===== Materials provided =====
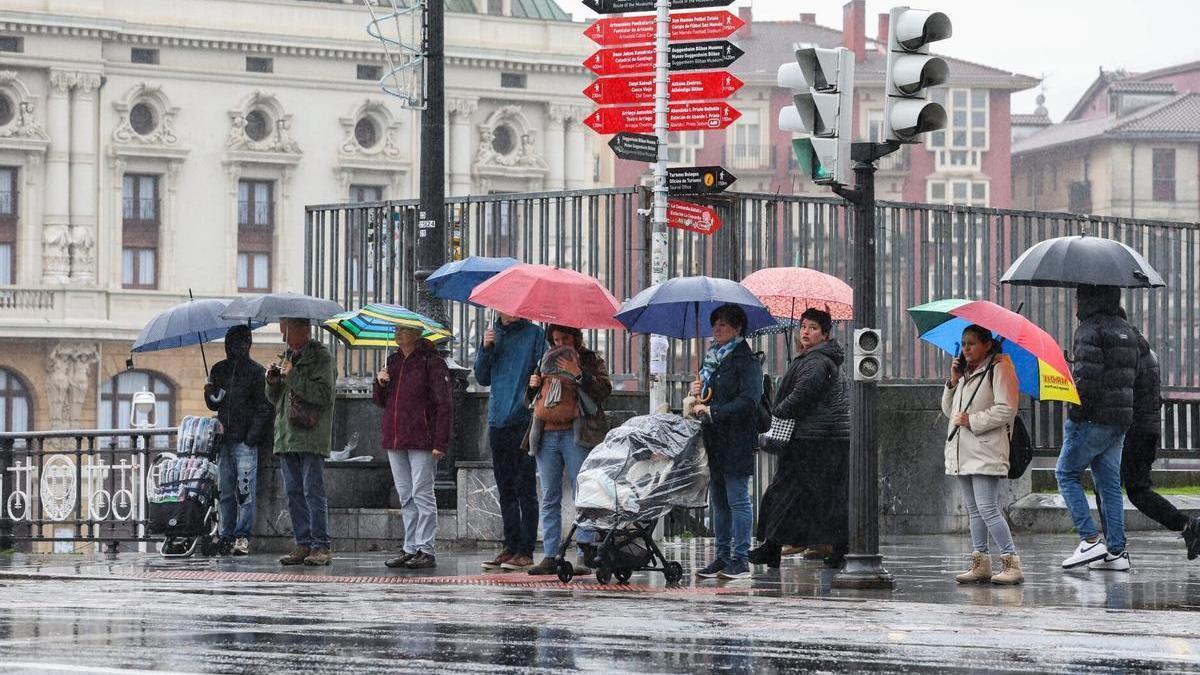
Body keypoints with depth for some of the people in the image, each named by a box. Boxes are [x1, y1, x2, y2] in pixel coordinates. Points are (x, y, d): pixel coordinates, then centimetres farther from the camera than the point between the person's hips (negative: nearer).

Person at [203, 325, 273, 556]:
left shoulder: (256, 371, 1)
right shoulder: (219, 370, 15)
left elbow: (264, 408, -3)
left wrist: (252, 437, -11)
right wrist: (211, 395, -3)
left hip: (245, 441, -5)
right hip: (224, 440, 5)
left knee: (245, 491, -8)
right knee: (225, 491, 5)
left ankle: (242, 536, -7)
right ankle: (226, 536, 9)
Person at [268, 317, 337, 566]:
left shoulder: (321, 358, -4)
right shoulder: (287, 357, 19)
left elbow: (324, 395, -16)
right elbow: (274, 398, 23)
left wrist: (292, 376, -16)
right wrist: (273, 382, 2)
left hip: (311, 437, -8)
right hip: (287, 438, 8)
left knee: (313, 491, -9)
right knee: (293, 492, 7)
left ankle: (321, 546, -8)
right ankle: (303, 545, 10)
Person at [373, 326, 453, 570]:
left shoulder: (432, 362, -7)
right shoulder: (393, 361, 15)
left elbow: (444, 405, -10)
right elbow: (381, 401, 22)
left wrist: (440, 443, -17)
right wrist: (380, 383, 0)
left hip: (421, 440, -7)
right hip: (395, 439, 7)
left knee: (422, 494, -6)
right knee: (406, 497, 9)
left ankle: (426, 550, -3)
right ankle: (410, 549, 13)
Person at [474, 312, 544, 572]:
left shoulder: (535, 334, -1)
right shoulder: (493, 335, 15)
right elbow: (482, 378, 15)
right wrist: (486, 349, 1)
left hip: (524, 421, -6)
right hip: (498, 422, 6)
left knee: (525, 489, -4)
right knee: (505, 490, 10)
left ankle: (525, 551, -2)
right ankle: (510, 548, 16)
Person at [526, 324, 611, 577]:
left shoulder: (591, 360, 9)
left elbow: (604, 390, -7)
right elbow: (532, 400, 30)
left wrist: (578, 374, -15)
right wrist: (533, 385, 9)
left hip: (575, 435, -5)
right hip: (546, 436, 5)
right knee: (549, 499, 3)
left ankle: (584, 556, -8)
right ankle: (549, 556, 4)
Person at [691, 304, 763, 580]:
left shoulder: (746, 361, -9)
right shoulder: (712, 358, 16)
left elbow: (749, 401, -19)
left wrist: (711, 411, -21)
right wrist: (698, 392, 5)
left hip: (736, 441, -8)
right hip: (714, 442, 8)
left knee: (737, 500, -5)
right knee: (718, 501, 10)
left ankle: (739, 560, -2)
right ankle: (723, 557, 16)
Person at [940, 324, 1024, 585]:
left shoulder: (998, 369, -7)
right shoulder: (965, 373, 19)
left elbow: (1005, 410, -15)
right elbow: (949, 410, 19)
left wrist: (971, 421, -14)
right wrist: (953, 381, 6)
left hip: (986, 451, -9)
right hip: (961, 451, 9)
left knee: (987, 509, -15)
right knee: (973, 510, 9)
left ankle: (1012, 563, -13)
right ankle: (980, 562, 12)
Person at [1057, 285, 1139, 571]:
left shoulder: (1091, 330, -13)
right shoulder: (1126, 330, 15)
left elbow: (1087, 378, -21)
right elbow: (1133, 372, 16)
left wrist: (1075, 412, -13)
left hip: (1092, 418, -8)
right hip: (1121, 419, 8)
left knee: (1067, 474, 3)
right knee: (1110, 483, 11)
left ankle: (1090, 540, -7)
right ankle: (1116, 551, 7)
=====
===== Materials provided =====
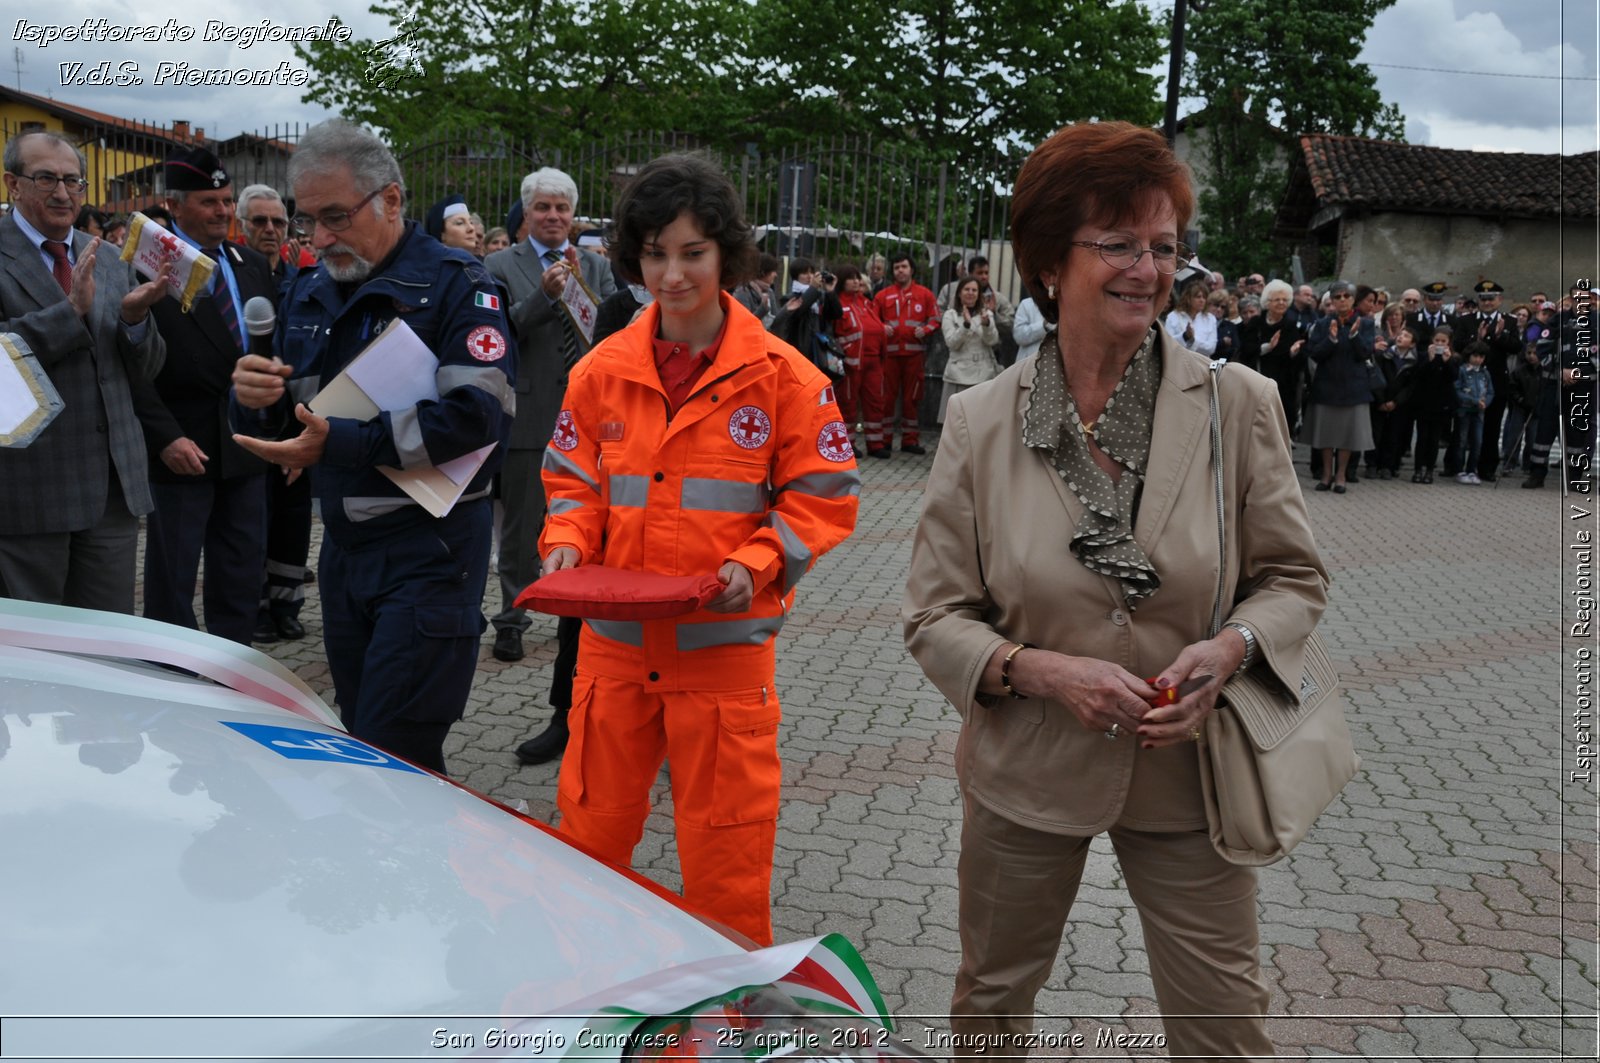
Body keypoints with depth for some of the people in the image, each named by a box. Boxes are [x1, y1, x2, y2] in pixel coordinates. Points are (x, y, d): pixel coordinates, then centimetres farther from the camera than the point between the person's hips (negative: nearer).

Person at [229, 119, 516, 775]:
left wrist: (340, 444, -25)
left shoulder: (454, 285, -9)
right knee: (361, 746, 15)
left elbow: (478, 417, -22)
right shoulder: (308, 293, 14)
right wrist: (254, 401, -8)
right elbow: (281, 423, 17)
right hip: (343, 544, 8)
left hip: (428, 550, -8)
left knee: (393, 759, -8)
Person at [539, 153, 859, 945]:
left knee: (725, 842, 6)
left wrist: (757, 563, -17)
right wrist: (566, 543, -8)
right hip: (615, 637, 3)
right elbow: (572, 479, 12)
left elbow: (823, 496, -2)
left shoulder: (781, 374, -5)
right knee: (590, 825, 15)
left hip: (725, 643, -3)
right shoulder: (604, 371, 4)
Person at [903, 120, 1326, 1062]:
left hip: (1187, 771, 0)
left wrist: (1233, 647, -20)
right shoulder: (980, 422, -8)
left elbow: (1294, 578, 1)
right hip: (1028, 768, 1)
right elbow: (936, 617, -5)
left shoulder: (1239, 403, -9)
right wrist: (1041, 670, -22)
=====
Exercise directions: Please output the lines of the listing above that fall in the stretch from the one with "left ankle: (242, 536, -7)" through the one with "right elbow: (482, 378, 15)", exactly and only those.

Reply:
left ankle: (242, 536, -7)
right ankle: (226, 536, 9)
Person at [268, 317, 337, 566]:
left shoulder: (321, 358, -4)
right shoulder: (287, 357, 19)
left elbow: (324, 395, -16)
right elbow: (274, 398, 23)
left wrist: (292, 376, -16)
right wrist: (273, 382, 2)
left hip: (311, 437, -8)
right hip: (287, 438, 8)
left knee: (313, 491, -9)
right knee: (293, 492, 7)
left ankle: (321, 546, -8)
right ankle: (303, 545, 10)
Person at [373, 326, 453, 570]:
left shoulder: (432, 362, -7)
right shoulder: (393, 361, 15)
left elbow: (444, 405, -10)
right elbow: (381, 401, 22)
left wrist: (440, 443, -17)
right wrist: (380, 383, 0)
left hip: (421, 440, -7)
right hip: (395, 439, 7)
left knee: (422, 494, -6)
right knee: (406, 497, 9)
left ankle: (426, 550, -3)
right ankle: (410, 549, 13)
Person at [474, 312, 544, 572]:
left shoulder: (535, 334, -1)
right shoulder: (493, 335, 15)
right elbow: (482, 378, 15)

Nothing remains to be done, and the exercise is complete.